Multiple explanations for a relationship between loss of AP2 and emergence of VSG are possible. Firstly, loss of AP2 mediated sorting of cargoes into endocytic pits can be viewed as a response to the homogeneity of the VSG coat, the absence of a cytoplasmic domain from VSG precluding AP2-mediated concentration into endocytic pits. Additionally, as AP2 removal from CCVs requires a complex phosphorylation/dephosphorylation cycle (Semerdjieva et al., 2008), the presence of AP2 may decrease the maximal possible endocytic flux; loss of AP2 after VSG emerged may represent an advantageous adaptation. An alternative hypothesis would see the emergence of fast and non-selective endocytosis as a primary immune evasion strategy, aiding antibody clearance by rapid removal of surface immune complexes. Indeed, increased hydrodynamic forces acting upon VSG-antibody complexes compared to VSG alone leads to concentration towards the cell posterior and selective endocytosis (Engstler et al., 2007). The presence of this system may have been facilitatory for the emergence of a sophisticated VSG-based antigenic variation system. A recent analysis of VSGs across salivarian trypanosomes suggests that antigenic variation, although common between these organisms, differs in its underlying mechanism between T. brucei and T. congolense and the earlier diverging T. vivax, suggesting that their common ancestor possessed a smaller VSG cohort (Jackson et al., 2012). Although it is unclear if the ancestor already had antigenic variation, it is likely that it lacked AP2 and presumably shared the endocytic adaptations seen in extant salivarian trypanosomes. Whilst the current study is restricted to a small number of genes of known function in membrane trafficking it is important to note that there are likely other adaptations present within the bloodstream forms of the African trypanosomes that contribute to rapid clearance of cell surface VSG. One possible example is the unusual form of the GPI anchor in this life cycle stage; for example the fatty acyl chains are entirely myristic acid (Ferguson et al., 1985, 1988), an adaptation believed to be restricted to the trypanosomes expressing VSG, and with no known function.

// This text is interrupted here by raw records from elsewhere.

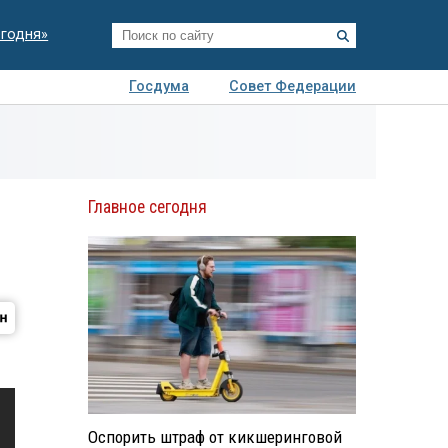
егодня»
Госдума
Совет Федерации
я
Авто
Недвижимость
Технологии
иза
Главное сегодня
Оспорить штраф от кикшеринговой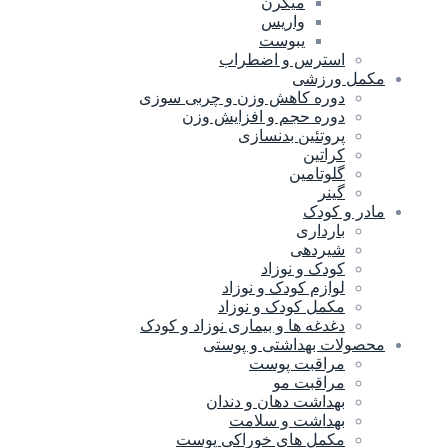
میگرن
واریس
یبوست
استرس و اضطراب
مکمل ورزشی
دوره کاهش وزن و چربی سوزی
دوره حجم و افزایش وزن
پروتئین بدنسازی
کراتین
گلوتامین
گینر
مادر و کودک
بارداری
شیردهی
کودک و نوزاد
لوازم کودک و نوزاد
مکمل کودک و نوزاد
دغدغه ها و بیماری نوزاد و کودک
محصولات بهداشتی و پوستی
مراقبت پوست
مراقبت مو
بهداشت دهان و دندان
بهداشت و سلامت
مکمل های خوراکی پوست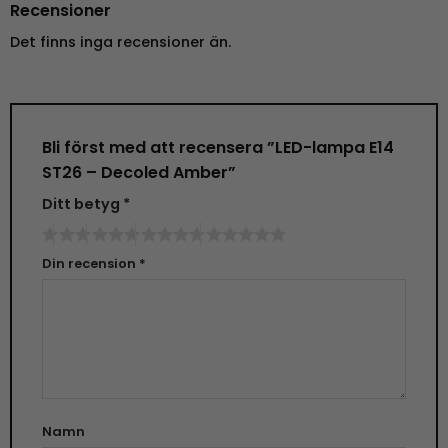
Recensioner
Det finns inga recensioner än.
Bli först med att recensera ”LED-lampa E14
ST26 – Decoled Amber”
Ditt betyg
*
Din recension
*
Namn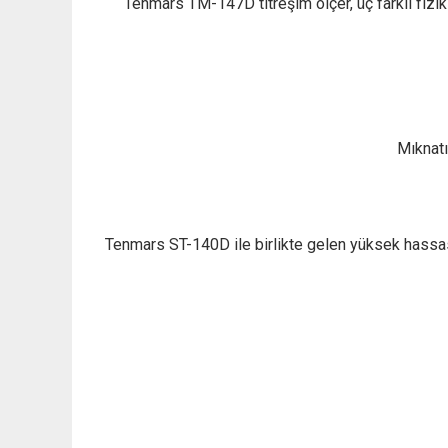
Tenmars TM-147D titreşim ölçer, üç farklı fizi
Mıknatı
Tenmars ST-140D ile birlikte gelen yüksek hassasi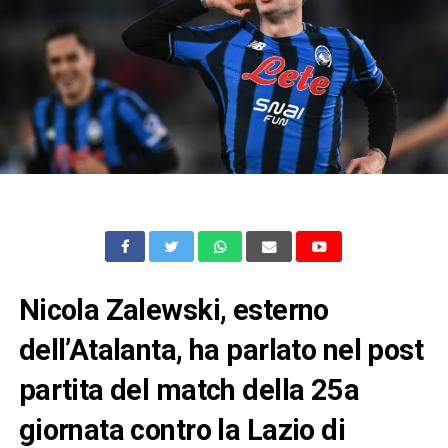
Nicola Zalewski, esterno
dell’Atalanta, ha parlato nel post
partita del match della 25a
giornata contro la Lazio di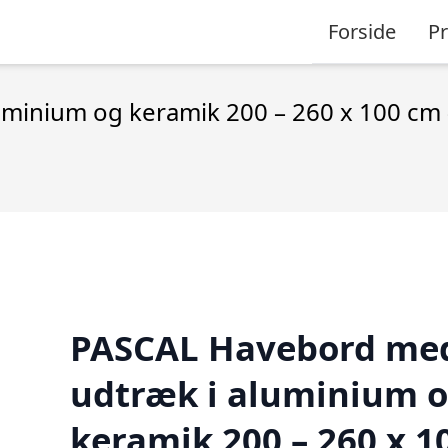
Forside
P
minium og keramik 200 – 260 x 100 cm 
PASCAL Havebord me
udtræk i aluminium 
keramik 200 – 260 x 1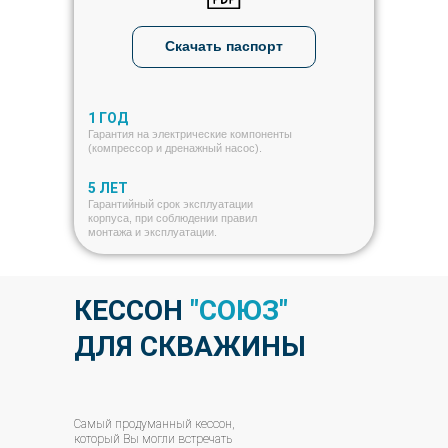
Скачать паспорт
1 ГОД
Гарантия на электрические компоненты
(компрессор и дренажный насос).
5 ЛЕТ
Гарантийный срок эксплуатации
корпуса, при соблюдении правил
монтажа и эксплуатации.
КЕССОН
"СОЮЗ"
ДЛЯ СКВАЖИНЫ
Самый продуманный кессон,
который Вы могли встречать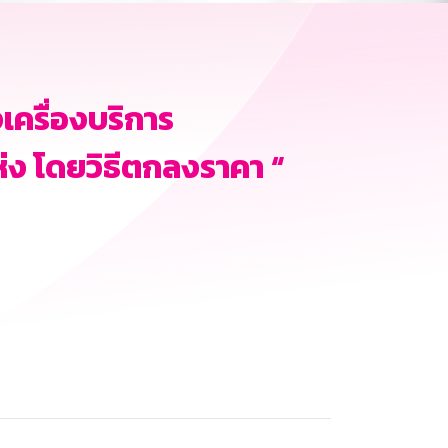
งเครื่องบริการ
ห่ง โดยวิธีตกลงราคา “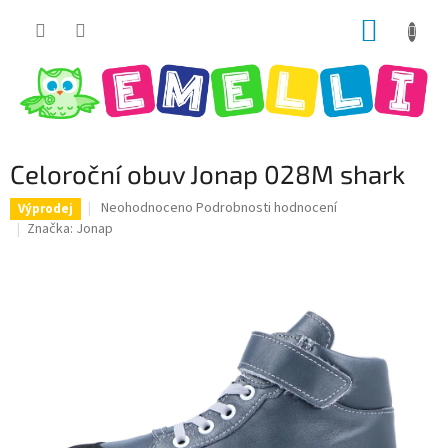
Přejít
NÁKUP
na
obsah
KOŠÍK
Celoroční obuv Jonap 028M shark
Průměrné
Neohodnoceno
Podrobnosti hodnocení
Výprodej
hodnocení
Značka:
Jonap
produktu
je
0,0
z
5
hvězdiček.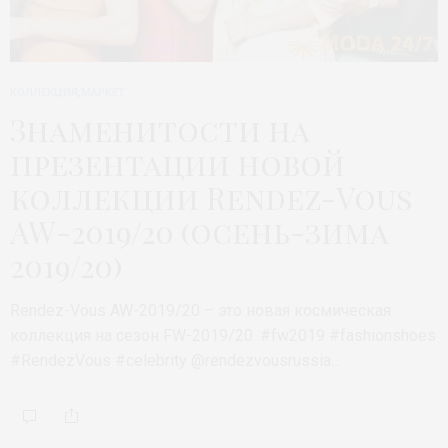
КОЛЛЕКЦИЯ
,
МАРКЕТ
Знаменитости на
презентации новой
коллекции Rendez-Vous
AW-2019/20 (осень-зима
2019/20)
Rendez-Vous AW-2019/20 – это новая космическая
коллекция на сезон FW-2019/20. #fw2019 #fashionshoes
#RendezVous #celebrity @rendezvousrussia…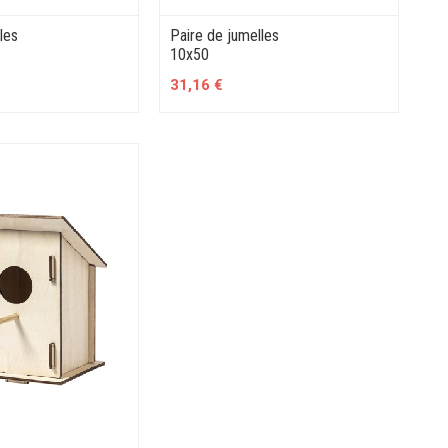
les
Paire de jumelles
10x50
31,16 €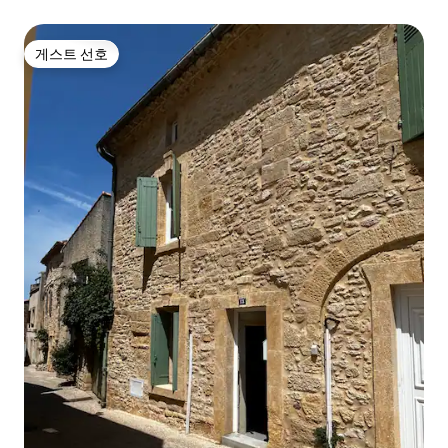
게스트 선호
게스트 선호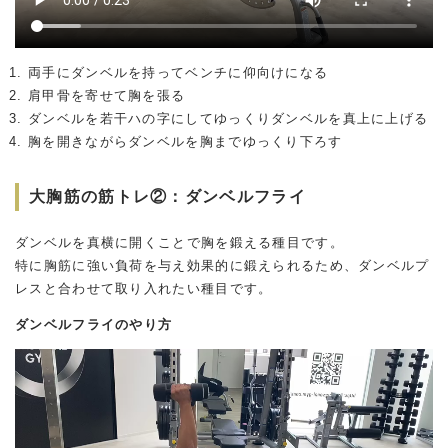
両手にダンベルを持ってベンチに仰向けになる
肩甲骨を寄せて胸を張る
ダンベルを若干ハの字にしてゆっくりダンベルを真上に上げる
胸を開きながらダンベルを胸までゆっくり下ろす
大胸筋の筋トレ②：ダンベルフライ
ダンベルを真横に開くことで胸を鍛える種目です。
特に胸筋に強い負荷を与え効果的に鍛えられるため、ダンベルプ
レスと合わせて取り入れたい種目です。
ダンベルフライのやり方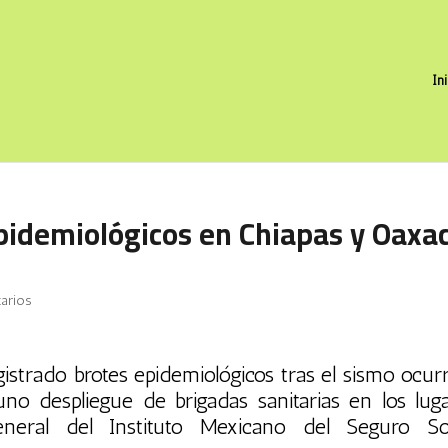
In
pidemiológicos en Chiapas y Oaxa
arios
strado brotes epidemiológicos tras el sismo ocur
uno despliegue de brigadas sanitarias en los lug
general del Instituto Mexicano del Seguro Soc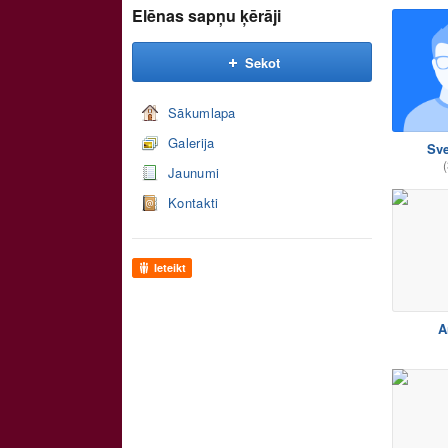
Elēnas sapņu ķērāji
Sekot
Sākumlapa
Galerija
Sve
(
Jaunumi
Kontakti
Ieteikt
A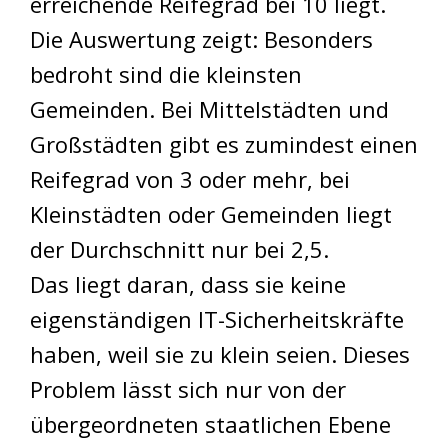
erreichende Reifegrad bei 10 liegt.
Die Auswertung zeigt: Besonders
bedroht sind die kleinsten
Gemeinden. Bei Mittelstädten und
Großstädten gibt es zumindest einen
Reifegrad von 3 oder mehr, bei
Kleinstädten oder Gemeinden liegt
der Durchschnitt nur bei 2,5.
Das liegt daran, dass sie keine
eigenständigen IT-Sicherheitskräfte
haben, weil sie zu klein seien. Dieses
Problem lässt sich nur von der
übergeordneten staatlichen Ebene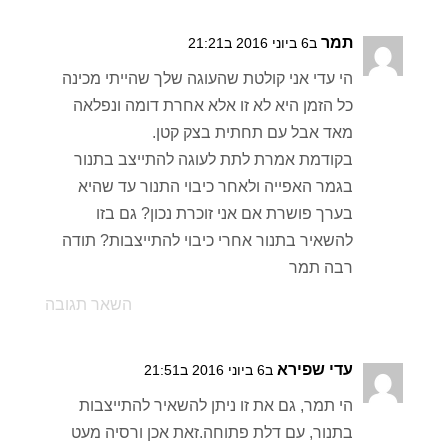
תמר
ב6 ביוני 2016 ב21:21
הי עדי אני קולטת שהעוגה שלך שהייתי מכינה
כל הזמן היא לא זו אלא אחרת דומה ונפלאה
מאד אבל עם תחתית בצק קטן.
בקודמת אמרת לתת לעוגה להתייצב בתנור
בגמר האפייה ולאחר כיבוי התנור עד שהיא
בערך פושרת אם אני זוכרת נכון? גם בזו
להשאיר בתנור אחרי כיבוי להתייצבות? תודה
רבה תמר
השאר תגובה
עדי שפירא
ב6 ביוני 2016 ב21:51
הי תמר, גם את זו ניתן להשאיר להתייצבות
בתנור, עם דלת פתוחה.זאת אכן ורסיה מעט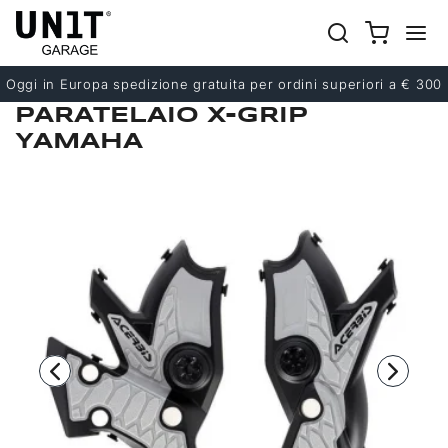
Precedente
Successivo
Oggi in Europa spedizione gratuita per ordini superiori a € 300
PARATELAIO X-GRIP
YAMAHA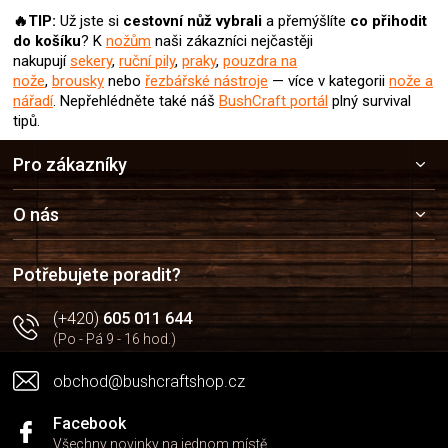
🔥TIP:
Už jste si
cestovní nůž
vybrali
a přemýšlíte
co přihodit
do košíku
? K
nožům
naši zákazníci nejčastěji
nakupují
sekery
,
ruční pily
,
praky
,
pouzdra na
nože
,
brousky
nebo
řezbářské nástroje
— více v kategorii
nože a
nářadí
.
Nepřehlédněte také náš
BushCraft portál
plný survival
tipů.
Z
Pro zákazníky
á
p
a
O nás
t
í
Potřebujete poradit?
(+420)
605 011 644
(Po - Pá 9 - 16 hod.)
obchod@bushcraftshop.cz
Facebook
Všechny novinky na jednom místě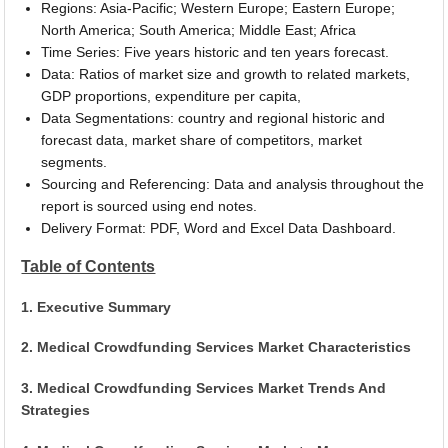
Regions: Asia-Pacific; Western Europe; Eastern Europe;
North America; South America; Middle East; Africa
Time Series: Five years historic and ten years forecast.
Data: Ratios of market size and growth to related markets,
GDP proportions, expenditure per capita,
Data Segmentations: country and regional historic and
forecast data, market share of competitors, market
segments.
Sourcing and Referencing: Data and analysis throughout the
report is sourced using end notes.
Delivery Format: PDF, Word and Excel Data Dashboard.
Table of Contents
1. Executive Summary
2. Medical Crowdfunding Services Market Characteristics
3. Medical Crowdfunding Services Market Trends And
Strategies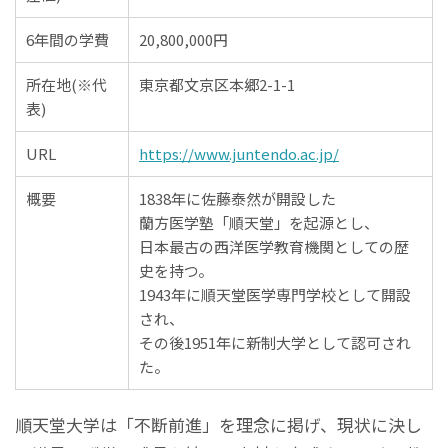
6年間の学費
20,800,000円
所在地(※代
東京都文京区本郷2-1-1
表)
URL
https://www.juntendo.ac.jp/
概要
1838年に佐藤泰然が開設した
蘭方医学塾「順天堂」を起源とし、
日本最古の西洋医学教育機関としての歴
史を持つ。
1943年に順天堂医学専門学校として開設
され、
その後1951年に新制大学として認可され
た。
順天堂大学は「不断前進」を理念に掲げ、現状に決し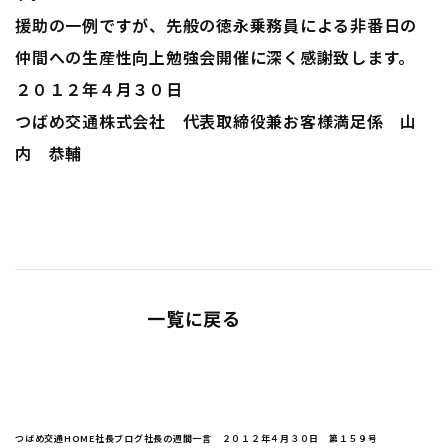
援助の一例ですが、先般の徳永乗務員による非番日の
仲間への生産性向上勉強会開催に深く感謝致します。
２０１２年４月３０日
つばめ交通株式会社 代表取締役兼お客様満足係 山
内 恭輔
一覧に戻る
つばめ交通HOME
社長ブログ
社長の週間一言 ２０１２年４月３０日 第１５９号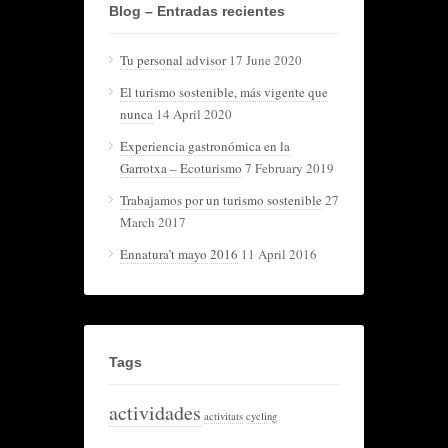
Blog – Entradas recientes
Tu personal advisor
17 June 2020
El turismo sostenible, más vigente que
nunca
14 April 2020
Experiencia gastronómica en la
Garrotxa – Ecoturismo
7 February 2019
Trabajamos por un turismo sostenible
27
March 2017
Ennatura’t mayo 2016
11 April 2016
Tags
actividades
activitats
cycling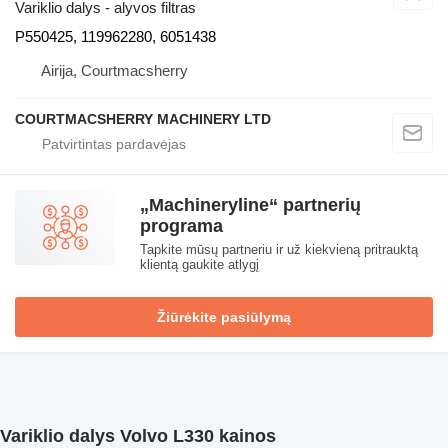
Variklio dalys - alyvos filtras
P550425, 119962280, 6051438
Airija, Courtmacsherry
COURTMACSHERRY MACHINERY LTD
„Machineryline“ partnerių
programa
Tapkite mūsų partneriu ir už kiekvieną pritrauktą
klientą gaukite atlygį
Žiūrėkite pasiūlymą
Variklio dalys Volvo L330 kainos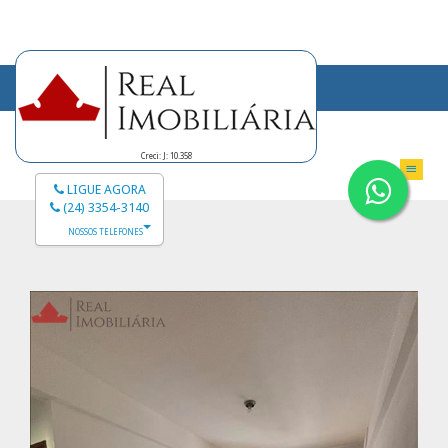
Creci: J: 10.358
LIGUE AGORA
(24) 3354-3140
NOSSOS TELEFONES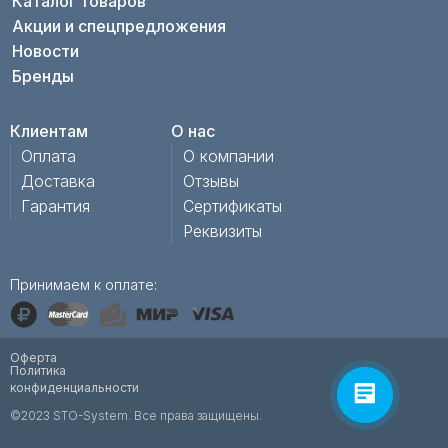
Каталог товаров
Акции и спецпредложения
Новости
Бренды
Клиентам
О нас
Оплата
О компании
Доставка
Отзывы
Гарантия
Сертификаты
Реквизиты
Принимаем к оплате:
Оферта
Политика
конфиденциальности
©2023 STO-System. Все права защищены.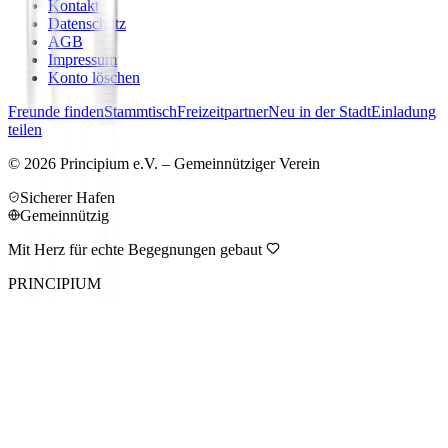
Kontakt
Datenschutz
AGB
Impressum
Konto löschen
Freunde finden
Stammtisch
Freizeitpartner
Neu in der Stadt
Einladung
teilen
©
2026
Principium e.V. – Gemeinnütziger Verein
Sicherer Hafen
Gemeinnützig
Mit Herz für echte Begegnungen gebaut
PRINCIPIUM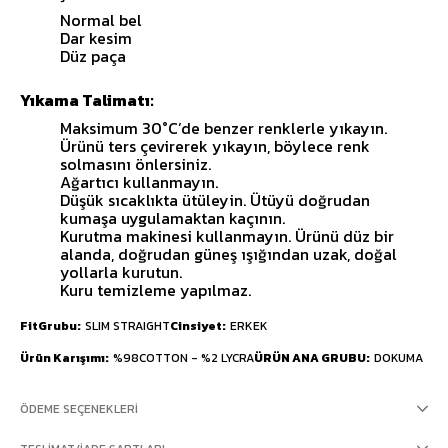
Normal bel
Dar kesim
Düz paça
Yıkama Talimatı:
Maksimum 30°C’de benzer renklerle yıkayın.
Ürünü ters çevirerek yıkayın, böylece renk
solmasını önlersiniz.
Ağartıcı kullanmayın.
Düşük sıcaklıkta ütüleyin. Ütüyü doğrudan
kumaşa uygulamaktan kaçının.
Kurutma makinesi kullanmayın. Ürünü düz bir
alanda, doğrudan güneş ışığından uzak, doğal
yollarla kurutun.
Kuru temizleme yapılmaz.
FitGrubu
SLIM STRAIGHT
Cinsiyet
ERKEK
Ürün Karışımı
%98COTTON - %2 LYCRA
ÜRÜN ANA GRUBU
DOKUMA
ÖDEME SEÇENEKLERI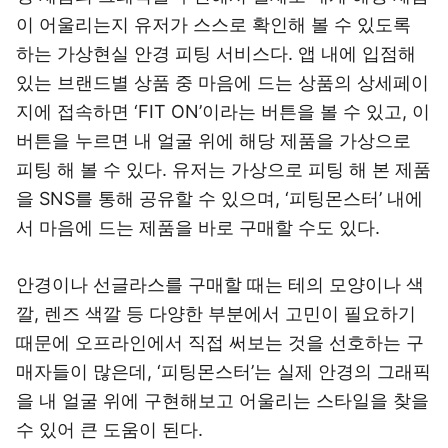
이 어울리는지 유저가 스스로 확인해 볼 수 있도록
하는 가상현실 안경 피팅 서비스다. 앱 내에 입점해
있는 브랜드별 상품 중 마음에 드는 상품의 상세페이
지에 접속하면 ‘FIT ON’이라는 버튼을 볼 수 있고, 이
버튼을 누르면 내 얼굴 위에 해당 제품을 가상으로
피팅 해 볼 수 있다. 유저는 가상으로 피팅 해 본 제품
을 SNS를 통해 공유할 수 있으며, ‘피팅몬스터’ 내에
서 마음에 드는 제품을 바로 구매할 수도 있다.
안경이나 선글라스를 구매할 때는 테의 모양이나 색
깔, 렌즈 색깔 등 다양한 부분에서 고민이 필요하기
때문에 오프라인에서 직접 써보는 것을 선호하는 구
매자들이 많은데, ‘피팅몬스터’는 실제 안경의 그래픽
을 내 얼굴 위에 구현해보고 어울리는 스타일을 찾을
수 있어 큰 도움이 된다.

The limited analysis of T. grayi sequences contained herein supports its position as a sister taxon to T. cruzi (Stevens et al., 1999; Stevens and Gibson, 1999). However a full assessment of the phylogenetic positioning of this organism, for example utilizing large concatenated gene datasets is beyond the scope of the current work. It is hoped however, that the genome sequence data generated will be of use in future studies seeking to address this issue, as well as the biology of T. grayi in general. The absence of detectable mucin genes however suggests that the parasite is unlikely to exploit similar niches as the South American trypanosome, while the ease of isolation from host blood indicates a significant presence in the bloodstream. Again, the absence of VSG suggests a distinct mechanism for immune evasion and more detailed analysis of the predicted surface proteome of T. grayi is in progress.